Conseils pratiques pour découvrir les étangs sans nuire


  • Chaque visiteur, même discret, laisse son empreinte. Explorer ces milieux doit se faire dans un respect attentif du vivant.

    • Favoriser les sentiers balisés et points d’observation officiels. Des plateformes existent sur les zones de Grand-Case, Orient Bay et Étang aux Poissons.
    • Éviter tout déplacement en véhicule motorisé sur les berges, même en saison sèche.
    • Ne pas nourrir les oiseaux, ne pas cueillir les plantes aquatiques, ramener ses déchets systématiquement.
    • À l’aube ou en fin d’après-midi, la lumière sublime le plan d’eau, tout en limitant la chaleur et l’affluence.

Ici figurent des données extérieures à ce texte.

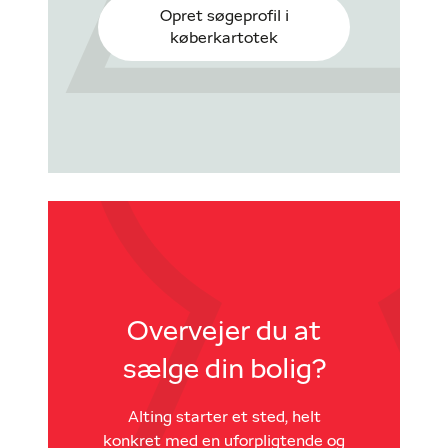
Opret søgeprofil i
køberkartotek
Overvejer du at
sælge din bolig?
Alting starter et sted, helt
konkret med en uforpligtende og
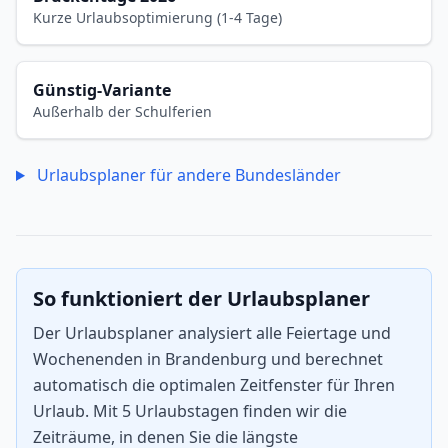
Kurze Urlaubsoptimierung (1-4 Tage)
Günstig-Variante
Außerhalb der Schulferien
Urlaubsplaner für andere Bundesländer
So funktioniert der Urlaubsplaner
Der Urlaubsplaner analysiert alle Feiertage und
Wochenenden in Brandenburg und berechnet
automatisch die optimalen Zeitfenster für Ihren
Urlaub. Mit 5 Urlaubstagen finden wir die
Zeiträume, in denen Sie die längste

    Adresses et initiatives à suivre

    • La Réserve Naturelle Nationale de Saint-Martin organise régulièrement des sorties guidées (contact : https://reservenaturelle-saint-martin.com).
    • L’Office de tourisme relaie les actions de sensibilisation portées par les acteurs locaux.
    • Des associations comme LPO Antilles et BirdLife publient des bulletins d’observation sur les espèces présentes dans les étangs.


Pour aller plus loin : vivre Saint-Martin à l’écoute de ses étangs


  • À Saint-Martin, la rencontre avec les étangs ne se résume jamais à une photographie rapide ni à une ligne sur une carte. S’y attarder, c’est apprendre la patience : attendre le bruissement d’une aile, percevoir l’odeur saline mêlée au feuillage, écouter les multiples accents du vent et de l’eau. C’est, en définitive, reconnaître que l’île se lit aussi par ses zones humides, dans cet entrelacs de forces et de fragilités qui fait naître, chaque jour, une nouvelle nuance d’équilibre.

    Connaître et respecter les étangs protégés, c’est s’offrir une autre manière de voyager à Saint-Martin, les yeux ouverts sur ces paysages à la fois immobiles et en perpétuelle métamorphose.